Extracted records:
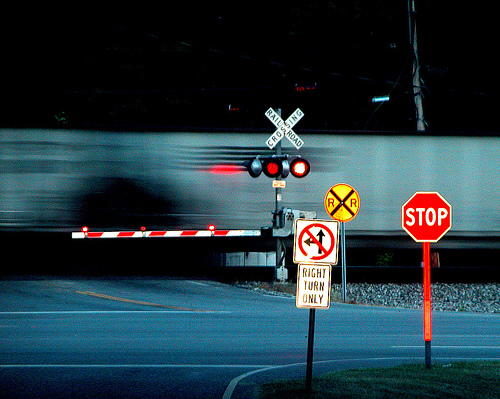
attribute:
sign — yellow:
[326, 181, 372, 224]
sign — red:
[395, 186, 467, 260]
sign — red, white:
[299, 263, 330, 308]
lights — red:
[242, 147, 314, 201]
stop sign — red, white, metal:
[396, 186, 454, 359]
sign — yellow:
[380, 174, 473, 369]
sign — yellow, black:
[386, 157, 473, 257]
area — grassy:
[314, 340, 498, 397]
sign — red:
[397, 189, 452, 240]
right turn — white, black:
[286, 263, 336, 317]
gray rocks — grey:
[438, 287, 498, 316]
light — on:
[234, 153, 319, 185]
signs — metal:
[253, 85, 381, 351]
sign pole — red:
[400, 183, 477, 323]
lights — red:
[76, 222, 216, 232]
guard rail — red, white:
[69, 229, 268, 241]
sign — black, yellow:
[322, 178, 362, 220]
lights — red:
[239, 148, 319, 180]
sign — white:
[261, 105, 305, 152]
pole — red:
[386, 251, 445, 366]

==

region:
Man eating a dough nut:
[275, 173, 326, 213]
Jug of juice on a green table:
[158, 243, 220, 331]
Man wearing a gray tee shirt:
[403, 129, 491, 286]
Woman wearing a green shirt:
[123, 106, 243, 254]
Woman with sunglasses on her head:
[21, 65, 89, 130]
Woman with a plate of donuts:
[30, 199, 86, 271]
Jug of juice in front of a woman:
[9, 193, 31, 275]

- [HOW TO COMPLETE THIS TASK]:
Extract every line of the records above that contains the word "with". Count a line only if the capitalization matches.

- [EXERCISE ANSWER]:
Woman with sunglasses on her head:
Woman with a plate of donuts:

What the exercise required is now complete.